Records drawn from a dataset

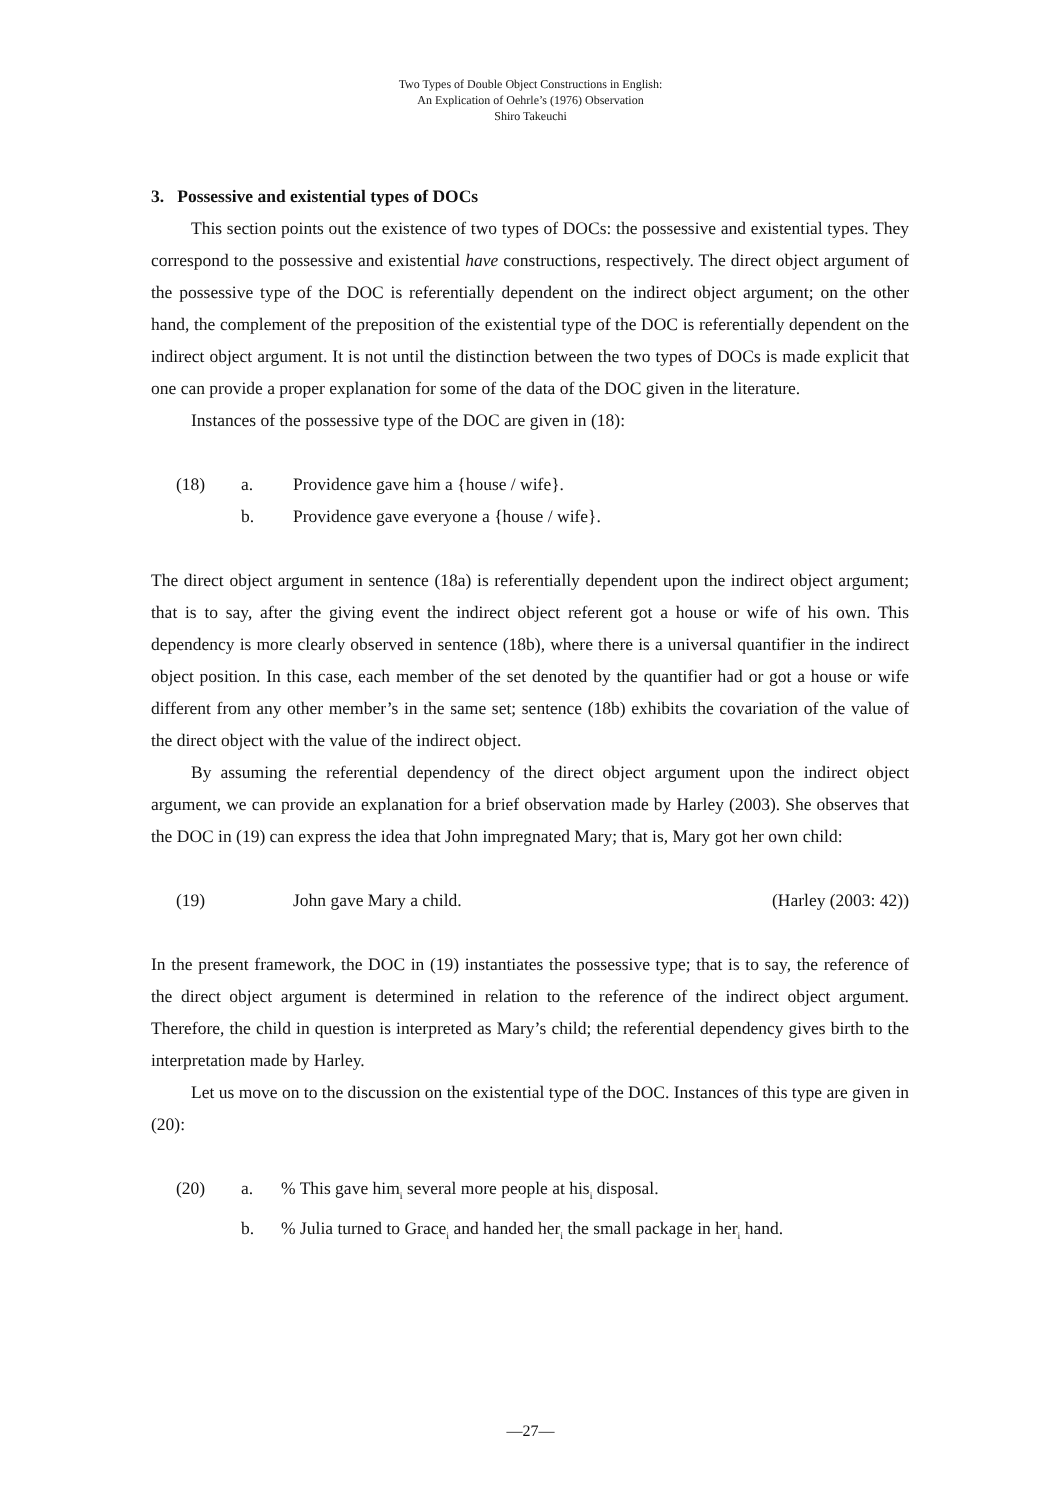Two Types of Double Object Constructions in English:
An Explication of Oehrle’s (1976) Observation
Shiro Takeuchi
3. Possessive and existential types of DOCs
This section points out the existence of two types of DOCs: the possessive and existential types. They correspond to the possessive and existential have constructions, respectively. The direct object argument of the possessive type of the DOC is referentially dependent on the indirect object argument; on the other hand, the complement of the preposition of the existential type of the DOC is referentially dependent on the indirect object argument. It is not until the distinction between the two types of DOCs is made explicit that one can provide a proper explanation for some of the data of the DOC given in the literature.
Instances of the possessive type of the DOC are given in (18):
(18) a. Providence gave him a {house / wife}.
b. Providence gave everyone a {house / wife}.
The direct object argument in sentence (18a) is referentially dependent upon the indirect object argument; that is to say, after the giving event the indirect object referent got a house or wife of his own. This dependency is more clearly observed in sentence (18b), where there is a universal quantifier in the indirect object position. In this case, each member of the set denoted by the quantifier had or got a house or wife different from any other member’s in the same set; sentence (18b) exhibits the covariation of the value of the direct object with the value of the indirect object.
By assuming the referential dependency of the direct object argument upon the indirect object argument, we can provide an explanation for a brief observation made by Harley (2003). She observes that the DOC in (19) can express the idea that John impregnated Mary; that is, Mary got her own child:
(19) John gave Mary a child. (Harley (2003: 42))
In the present framework, the DOC in (19) instantiates the possessive type; that is to say, the reference of the direct object argument is determined in relation to the reference of the indirect object argument. Therefore, the child in question is interpreted as Mary’s child; the referential dependency gives birth to the interpretation made by Harley.
Let us move on to the discussion on the existential type of the DOC. Instances of this type are given in (20):
(20) a.% This gave him<sub>i</sub> several more people at his<sub>i</sub> disposal.
b.% Julia turned to Grace<sub>i</sub> and handed her<sub>i</sub> the small package in her<sub>i</sub> hand.
—27—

INSTRUCTION:
From the data above, copy each line where the string "Providence" appears.

RESPONSE:
(18) a. Providence gave him a {house / wife}.
b. Providence gave everyone a {house / wife}.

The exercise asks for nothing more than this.